Let $\textbf{Cov}_{\mathbb{N}} (E,\mathcal{O})\subseteq\textbf{Cov}(E,\mathcal{O})$ denote the full subcategory consisting of multiplication-by-$m$ isogenies $[m]:E\rightarrow E$ for $m\in K^\times$ (see this other question of mine). I'm wondering if there is a functor $\Delta: \textbf{Cov}(E,\mathcal{O})\rightarrow\textbf{Cov}_{\mathbb{N}}(E,\mathcal{O})$ sending each isogeny $\phi: E'\rightarrow E$ to the precomposition with the dual isogeny $[\deg\phi] = \phi\circ\hat{\phi}:E\rightarrow E$?
More precisely, if $f: (E', \phi)\rightarrow(E'', \psi)$ is a morphism in $\textbf{Cov}(E,\mathcal{O})$, does there exist a (functorial) morphism $\Delta(f):E\rightarrow E$ in $\textbf{Cov}_{\mathbb{N}}(E,\mathcal{O})$ such that the following diagram commutes?

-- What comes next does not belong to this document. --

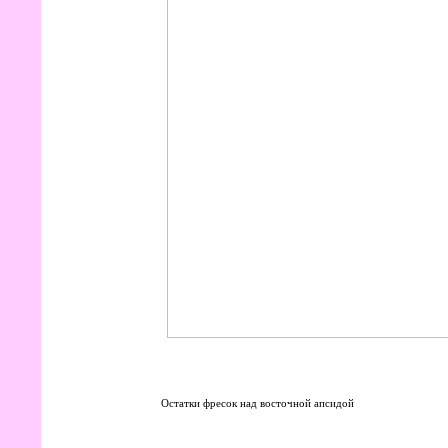
Остатки фресок над восточной апсидой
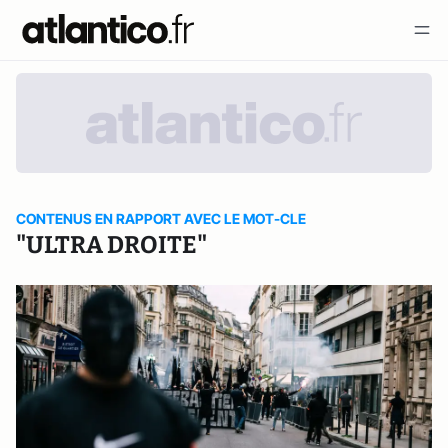
CONTENUS EN RAPPORT AVEC LE MOT-CLE
"ULTRA DROITE"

After thinking a bit, I think I've solved this: set $\Delta(f) = [\deg f]:E\rightarrow E$. Then it's easy to see that $\zeta: = f\circ \hat{\phi} - \hat{\psi}\circ \Delta(f)$ is a morphism $E\rightarrow E''$ whose image is contained in the kernel of $\psi$. Now $\psi$ is a finite étale morphism so $\ker\psi$ is a finite subgroup of $E''$ of order $\deg\psi$. Since any morphism of smooth curves is either surjective or constant, it follows that $\zeta$ is a constant map. Now in $\textbf{Cov}(E, \mathcal{O})$ the morphism $f$ was pointed (i.e. is an isogeny), and therefore it follows that $\zeta$ is an isogeny. Thus $\zeta$ is identically zero, and therefore the diagram above commutes.
In particular with $\Delta(f) = [\deg f]$ we get $f \circ \hat{\phi} = \hat{\psi}\circ \Delta(f)$. The multiplicative property of degrees of compositions of morphisms implies that $\Delta$ is the functor we wanted.